Abstract

A plankton survey system, fisheries acoustics, and opening/closing nets were used to define fine-scale diel vertical spatial interactions among non-indigenous alewives and visually preying cercopagids (Bythotrephes longimanus and Cercopagis pengoi) and indigenous zooplankton in nearshore and offshore Lake Michigan during August 2004. Because of increased water clarity associated with dreissenid mussel expansion and radically different thermal structure between cruises, we were able to observe the effects of thermal structure on diel vertical migration under high light conditions favorable especially to visual predation by cercopagids. Vertical position and overlap between alewives, Bythotrephes, and Daphnia mendotae at a 60-m site were strongly driven by thermal structure. Daphnia showed the strongest diel vertical migration of zooplankton that included migration between the epilimnion at night and the metalimnion–hypolimnion boundary during the day, whereas its major predator, Bythotrephes, was confined at all times to the epilimnion–metalimnion. Some alewives migrated from the hypolimnion to the metalimnion and epilimnion at night. As a result, most spatial overlap of Daphnia, Bythotrephes, and alewives occurred at night.

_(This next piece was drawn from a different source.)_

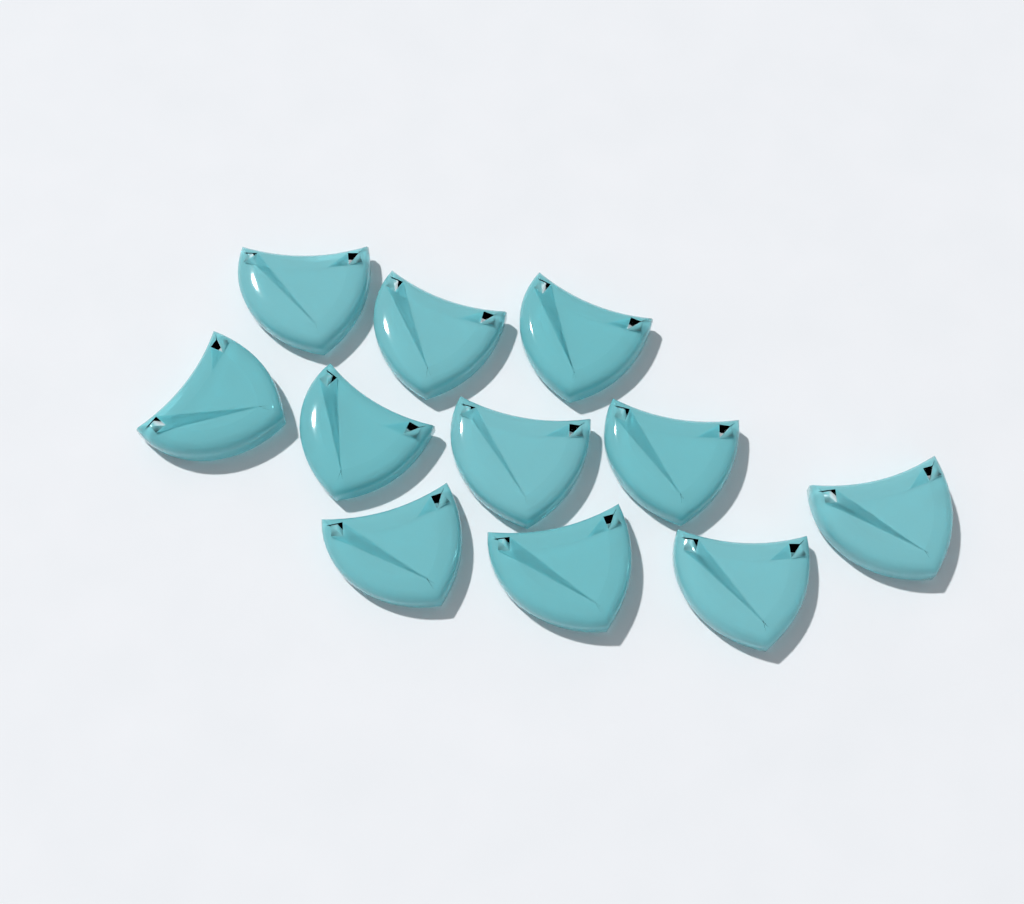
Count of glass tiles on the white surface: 11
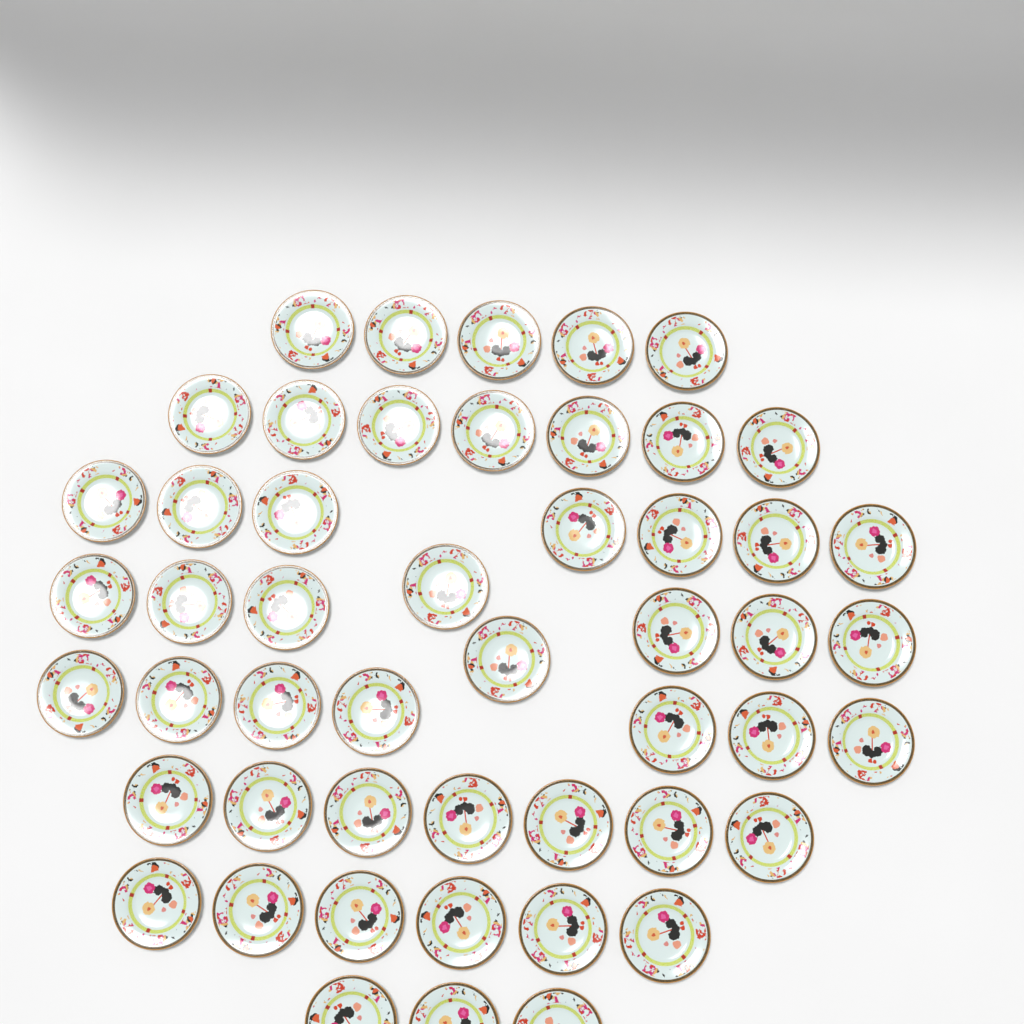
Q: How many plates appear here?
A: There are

Simple bioenergetics models were used to contrast predatory interactions between alewives and cercopagids at nearshore and offshore sites. Bythotrephes was the preferred prey of alewives, and at the 10-m site, alewives were the major controller of zooplankton because of its elimination of Bythotrephes. In contrast, Bythotrephes offshore likely escaped predation because of low spatial overlap with a low concentration of alewives and was the major predator and shaper of zooplankton community structure.